Future Processing is the right choice for insurance, finance, and energy enterprises wanting an outcome-based AI vendor that explicitly differentiates on measurable ROI rather than generative AI hype..

Publicly states that 95% of generative AI pilots deliver no measurable return and positions its own outcome-based delivery approach against that failure pattern, backed by named case studies with hard percentage metrics.. Minimum engagement starts at Not published. Works best with clients in Insurance, Financial Services, Energy & Utilities, Healthcare, Automotive.

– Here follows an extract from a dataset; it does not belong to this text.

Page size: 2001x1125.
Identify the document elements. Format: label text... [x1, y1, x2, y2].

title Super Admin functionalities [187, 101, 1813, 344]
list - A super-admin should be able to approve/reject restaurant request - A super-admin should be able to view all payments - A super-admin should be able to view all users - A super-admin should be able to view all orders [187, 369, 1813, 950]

Decision matrix: NILG.AI vs Future Processing

Your situation Recommended choice
You need full-ownership delivery on a defined project scope NILG.AI
You need a large dedicated team for an ongoing programme Future Processing
Your budget is at the lower end Compare: NILG.AI (Not published) vs Future Processing (Not published)
You need specialist depth in a specific vertical Future Processing
You need staff augmentation or team extension Neither; consider alternatives that offer staff aug
You need consulting before committing to a build NILG.AI

Use case fit: NILG.AI vs Future Processing

Use case NILG.AI fit Future Processing fit Winner
AI opportunity discovery workshops Strong Strong Both equally
Municipal and public-sector optimization pilots Strong Limited NILG.AI
Insurance claims processing automation (futureClaims™) Limited Strong Future Processing
Computer vision for image and document processing Limited Strong Future Processing
Fixed-price build Limited Limited Both equally
Staff augmentation Limited Limited Both equally

Verdict: NILG.AI vs Future Processing

NILG.AI (4.5/5) is the stronger overall choice for most Machine Learning Development projects. Founder-led by a University of Porto PhD with a public AI-education arm (100K+ YouTube subscribers, Microsoft education partner) that doubles as a technical credibility signal.. It is best for companies earlier in their AI adoption curve that want a structured discover-pilot-scale engagement model rather than a from-scratch build..

Future Processing (3.9/5) is the better choice when insurance, finance, and energy enterprises wanting an outcome-based AI vendor that explicitly differentiates on measurable ROI rather than generative AI hype.. If your situation matches those criteria, Future Processing is a competitive option.

Related comparisons

NILG.AI vs Future Processing FAQ

Is NILG.AI better than Future Processing?

NILG.AI (4.5/5) scores higher overall, but "better" depends on your use case. NILG.AI is better for companies earlier in their AI adoption curve that want a structured discover-pilot-scale engagement model rather than a from-scratch build.. Future Processing is better for insurance, finance, and energy enterprises wanting an outcome-based AI vendor that explicitly differentiates on measurable ROI rather than generative AI hype..

How do NILG.AI and Future Processing differ in pricing?

NILG.AI uses consulting engagement, pilot-to-scale retainer pricing with a minimum engagement of Not published. Future Processing uses fixed project, dedicated team pricing with a minimum engagement of Not published. Neither firm publishes a full rate card; a discovery call is required for project-specific quotes.

Which is better for enterprise: NILG.AI or Future Processing?

NILG.AI is the larger team and typically the better enterprise-scale choice. For very large programmes, verify team size and compliance coverage directly with each company before shortlisting.

What are the main differences between NILG.AI and Future Processing?

NILG.AI's primary differentiator is: founder-led by a university of porto phd with a public ai-education arm (100k+ youtube subscribers, microsoft education partner) that doubles as a technical credibility signal.. Future Processing's primary differentiator is: publicly states that 95% of generative ai pilots deliver no measurable return and positions its own outcome-based delivery approach against that failure pattern, backed by named case studies with hard percentage metrics.. They also differ in team size (10–49 vs 750+), minimum engagement (Not published vs Not published), and primary industries served (Public Sector, Cross-industry AI adoption vs Insurance, Financial Services).

Last reviewed: July 2026. Verify all details directly with each company before making a decision.